There are a handful of games that I find it difficult to talk about, because my calm, collected journalist demeanour gets overtaken by my extremely over-enthusiastic inner fan.
I can’t tell you how much I adore Paper Mario: The Thousand-Year Door, because I’ll legitimately get too emotional about how utterly brilliant it is, and if you ask me to tell you about the Glitzville chapter, I might cry. You could pay me One Thousand British Pounds to give a talk on how Fantasy Life is a game so exceedingly wonderful that it’s an actual crime against humanity that it’ll never have a true sequel, and I’d have to give you a refund because I’m too busy banging on Level-5’s door and pleading with them to sign my petition for Fantasy Life 2.
Ghost Trick: Phantom Detective is also one of those games. I can’t put into words how much joy this game brings me. And now it’s on iOS, so that means I get to play it again, and my partner is going to have to deal with me sobbing over the animations and the existence of Missile the dog for the next couple of weeks. But, nevertheless, here I am, writing a Memory Pak on the first time I played Ghost Trick. Wish me luck.
(Please imagine one of those wiggly dream transitions here. I can’t add those to an article because it is made of words and apparently we don’t “have the budget” to make the words wiggly, and also “that’s not possible, Kate, please stop asking”.)
The year was 2011, and I was at university in the south of England. It was my first time living away from home, and I was an irresponsible young idiot with a student maintenance loan and absolutely zero sense. And there was an HMV just fifteen minutes’ walk from my flat. I would spend hours browsing its pitifully small game selection in the back corner, surrounded by rolled-up posters of the boy band du jour, trying to find something good to spend thirty quid on.
(I’d like to say I’m better with money these days, but my unplayed Steam backlog says otherwise.)
I spent so much at HMV that I ended up with something like ninety-thousand points (seriously) on my HMV loyalty card, which I promptly spent on a one-year subscription to Official Nintendo Magazine (which I would later end up working for, so I probably got my money back in a roundabout way). The lads at ONM would steer my purchasing decisions, just as my teenage subscription to Kerrang! would tell me which emo band to idolise. One fateful day, they reviewed Ace Attorney creator Shu Takumi’s new game, Ghost Trick — and I was sold.
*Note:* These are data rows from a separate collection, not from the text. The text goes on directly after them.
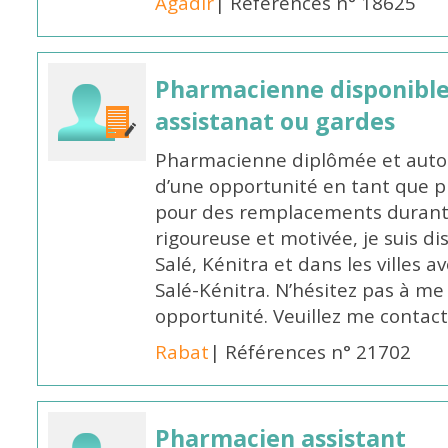
Agadir
| Références n° 18625
Pharmacienne disponibl
assistanat ou gardes
Pharmacienne diplômée et autori
d’une opportunité en tant que 
pour des remplacements durant l
rigoureuse et motivée, je suis di
Salé, Kénitra et dans les villes 
Salé-Kénitra. N’hésitez pas à me
opportunité. Veuillez me conta
Rabat
| Références n° 21702
Pharmacien assistant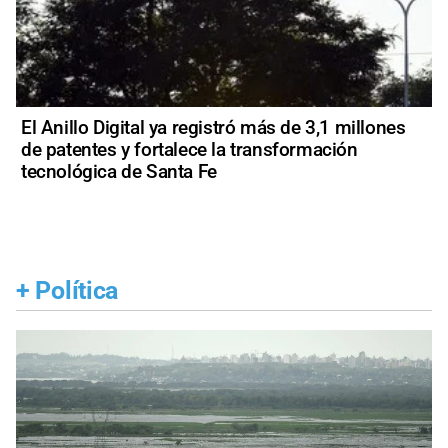
El Anillo Digital ya registró más de 3,1 millones
de patentes y fortalece la transformación
tecnológica de Santa Fe
+
Política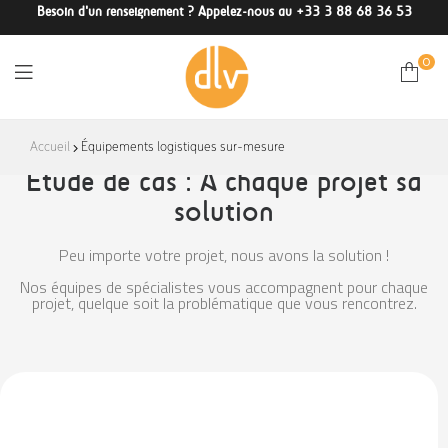
Besoin d'un renseignement ? Appelez-nous au +33 3 88 68 36 53
0
DLV-
Accueil
Équipements logistiques sur-mesure
Étude de cas : À chaque projet sa
France
solution
Peu importe votre projet, nous avons la solution !
Nos équipes de spécialistes vous accompagnent pour chaque
projet, quelque soit la problématique que vous rencontrez.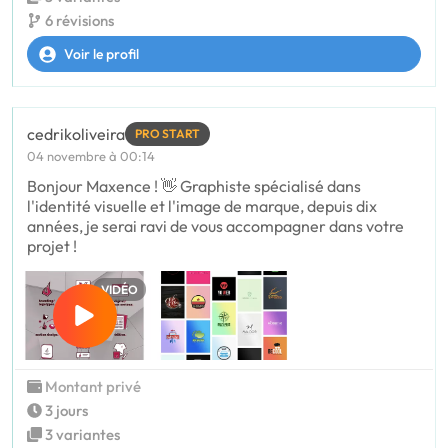
6 révisions
Voir le profil
cedrikoliveira
PRO START
04 novembre à 00:14
Bonjour Maxence ! 👋 Graphiste spécialisé dans
l'identité visuelle et l'image de marque, depuis dix
années, je serai ravi de vous accompagner dans votre
projet !
VIDÉO
Montant privé
3 jours
3 variantes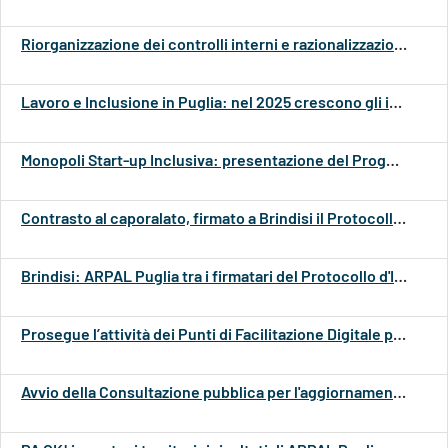
Riorganizzazione dei controlli interni e razionalizzazione della spesa: atti conseguenti nel rispetto della direttiva impartita dalla Presidenza della Giunta Regionale
Lavoro e Inclusione in Puglia: nel 2025 crescono gli iscritti e migliorano per il secondo anno consecutivo gli inserimenti mirati per le persone con disabilità e delle altre categorie protette (Legge 68/99)
Monopoli Start-up Inclusiva: presentazione del Progetto Sperimentale per la Riabilitazione Sociale e l'Inclusione
Contrasto al caporalato, firmato a Brindisi il Protocollo d’intesa tra Regione Puglia, Prefettura e Procura di Brindisi
Brindisi: ARPAL Puglia tra i firmatari del Protocollo d'Intesa contro il Caporalato
Prosegue l’attività dei Punti di Facilitazione Digitale presso i Centri per l'Impiego ARPAL Puglia
Avvio della Consultazione pubblica per l'aggiornamento del Piano Triennale di Prevenzione della Corruzione e della Trasparenza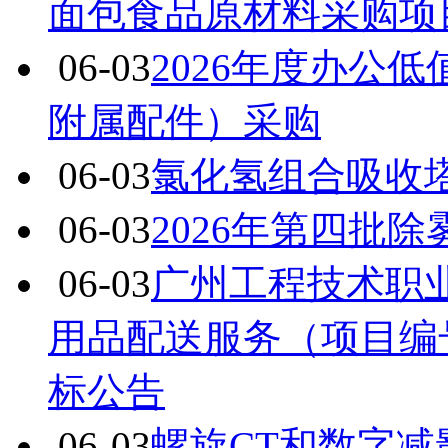
面包食品原材料采购项
06-03
2026年度办公
附属配件）采购
06-03
氯化氢组合吸收
06-03
2026年第四批
06-03
广州工程技术职
用品配送服务（项目编号：1
标公告
06-03
螺旋CT和数字减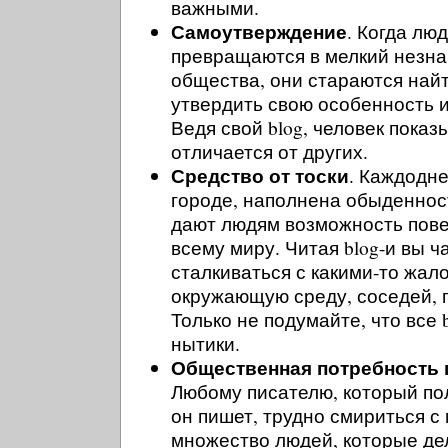
важными.
Самоутверждение
. Когда лю
превращаются в мелкий незна
общества, они стараются най
утвердить свою особенность 
Ведя свой blog, человек показ
отличается от других.
Средство от тоски
. Каждодне
городе, наполнена обыденност
дают людям возможность пове
всему миру. Читая blog-и вы ч
сталкиваться с какими-то жал
окружающую среду, соседей, пт
Только не подумайте, что все b
нытики.
Общественная потребность 
Любому писателю, который пол
он пишет, трудно смириться с
множество людей, которые де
Thirty quid later, it was mine. I’d lie on my godawful prison-cot bed in my overpriced one-room student flat, tapping the tiny DS screen to direct Sissel, the ghost of the title, as he tried to figure out all the murders that kept happening.
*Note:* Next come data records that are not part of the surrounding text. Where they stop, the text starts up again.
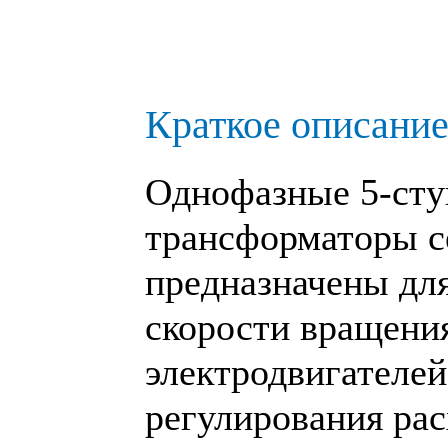
Краткое описание
Однофазные 5-сту
трансформаторы 
предназначены дл
скорости вращени
электродвигателей
регулирования рас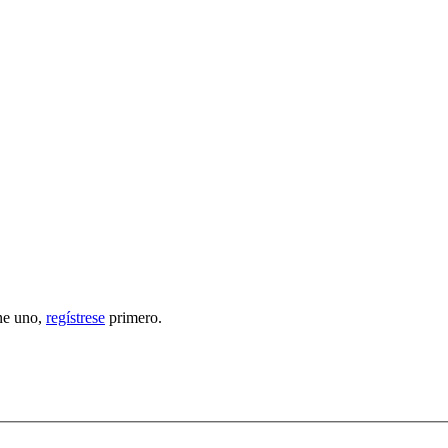
ene uno,
regístrese
primero.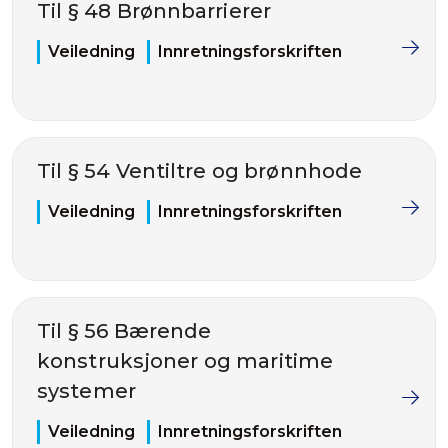
Til § 48 Brønnbarrierer
Veiledning
Innretningsforskriften
Til § 54 Ventiltre og brønnhode
Veiledning
Innretningsforskriften
Til § 56 Bærende
konstruksjoner og maritime
systemer
Veiledning
Innretningsforskriften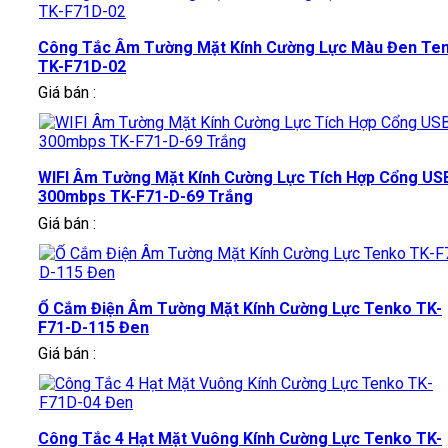
Công Tắc Âm Tường Mặt Kính Cường Lực Màu Đen Te
TK-F71D-02
Giá bán :
WIFI Âm Tường Mặt Kính Cường Lực Tích Hợp Cổng US
300mbps TK-F71-D-69 Trắng
Giá bán :
Ổ Cắm Điện Âm Tường Mặt Kính Cường Lực Tenko TK-
F71-D-115 Đen
Giá bán :
Công Tắc 4 Hạt Mặt Vuông Kính Cường Lực Tenko TK-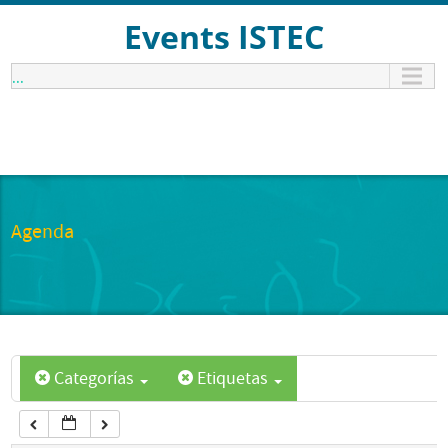
12:00 am
Events ISTEC
...
1:00 am
2:00 am
3:00 am
Agenda
4:00 am
5:00 am
Categorías
Etiquetas
6:00 am
7:00 am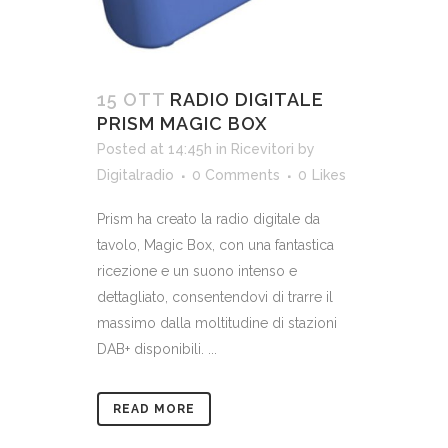
15 OTT
RADIO DIGITALE
PRISM MAGIC BOX
Posted at 14:45h
in
Ricevitori
by
Digitalradio
0 Comments
0
Likes
Prism ha creato la radio digitale da
tavolo, Magic Box, con una fantastica
ricezione e un suono intenso e
dettagliato, consentendovi di trarre il
massimo dalla moltitudine di stazioni
DAB+ disponibili. ...
READ MORE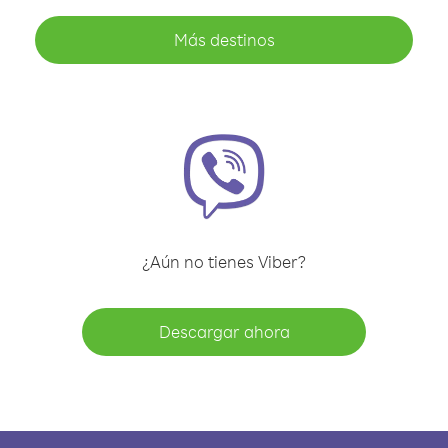
Más destinos
¿Aún no tienes Viber?
Descargar ahora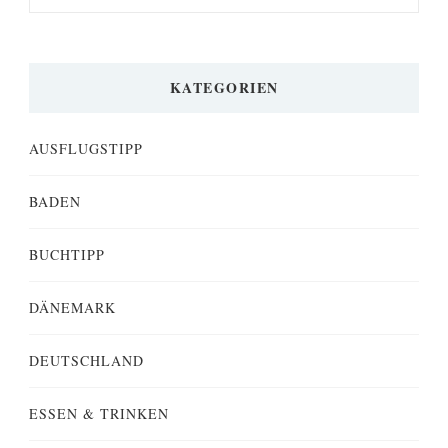
KATEGORIEN
AUSFLUGSTIPP
BADEN
BUCHTIPP
DÄNEMARK
DEUTSCHLAND
ESSEN & TRINKEN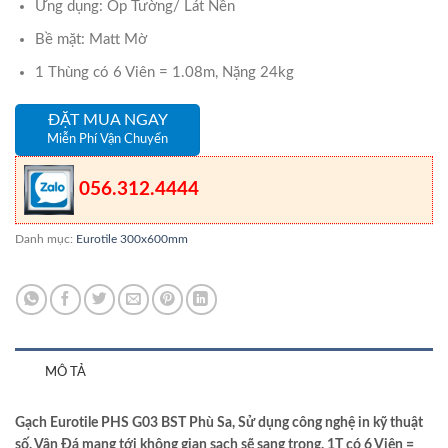
Ứng dụng: Ốp Tường/ Lát Nền
Bề mặt: Matt Mờ
1 Thùng có 6 Viên = 1.08m, Nặng 24kg
ĐẶT MUA NGAY
Miễn Phí Vận Chuyển
056.312.4444
Danh mục:
Eurotile 300x600mm
MÔ TẢ
Gạch Eurotile PHS G03 BST Phù Sa, Sử dụng công nghệ in kỹ thuật
số, Vân Đá mang tới không gian sạch sẽ sang trọng, 1T có 6 Viên =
Now, presumably, most people reading this have played Ghost Trick, because once you’ve played a game like Ghost Trick, you want to read other people talking about Ghost Trick. But, for those who haven’t: Ghost Trick is a detective-ish story-adventure game in which you wake up dead — but then find out that you can rewind time, possess objects, and interact with those objects to change the course of events. You end up using that power to save people (and one dog) from death, in order to unravel what happened to you — and who you are.
In true Shu Takumi style, the game is full of incredible plot, twists, turns, and, as I’ve already mentioned, Missile the dog, who was originally in Ace Attorney. More than that, though, Ghost Trick has a fantastic sense of style, which does impressive things even within the limits of the DS’s graphical capabilities. The animation is sharp, dynamic, and memorable, even ten years (oh my god) after its initial release. Hang on, let me grab a gif, because writing about animation is like dancing about architecture, as they say.
Every now and again, a game will come along with such a unique visual style that it seems obvious. Ghost Trick conveyed a lot with its goofy, expressive characters, and though some of its areas were busy with objects (they had to be, because jumping from object to object is the main mechanic) it never seemed cluttered or unreadable. Each scenario that Sissel has to solve is weird and wonderful, from a chapter set in a chicken-based restaurant with a dangerously heavy roast chicken chandelier to a complex stealth level set in a prison full of strange people. Every single level is a beautiful Rube Goldberg machine of chaos and surprise, and I want more.
Oh dear, I’ve reached the part where I’ve run out of ways to talk about how good this game is. I’ve used “incredible”, “fantastic”, and “impressive” already! That’s ALL the good words, and even then, they don’t accurately convey how this game left its stamp on my heart. You know when you start playing a game, or reading a book, and then when you look up, it’s suddenly two days later and you’ve been in a fugue state that whole time? That’s Ghost Trick for me.
Sometimes, you know when your life is forever changed. I’d love to say that Ghost Trick was one of those moments, but you know what? I didn’t even know what I had at the time. Sometimes, that realisation dawns on you, slowly, over the course of ten years, as you desperately try to recreate the feeling of the first time you ever played Ghost Trick. If I ever win the lottery, which would be pretty impressive considering that I’ve never bought a lottery ticket, then you can bet I’ll be giving all my money to Shu Takumi and his team, and begging him to just keep making games forever.
Is it cheating to say that the entirety of Ghost Trick is a formative gaming memory for me? Oh, probably. But I made Memory Pak up, so I can do whatever I like. I want everyone to experience the sublime perfection of Ghost Trick, and the rollercoaster drop you get after finishing it and realising that nothing, nothing will ever feel like that. At least, until Capcom can be convinced to make a Ghost Trick 2.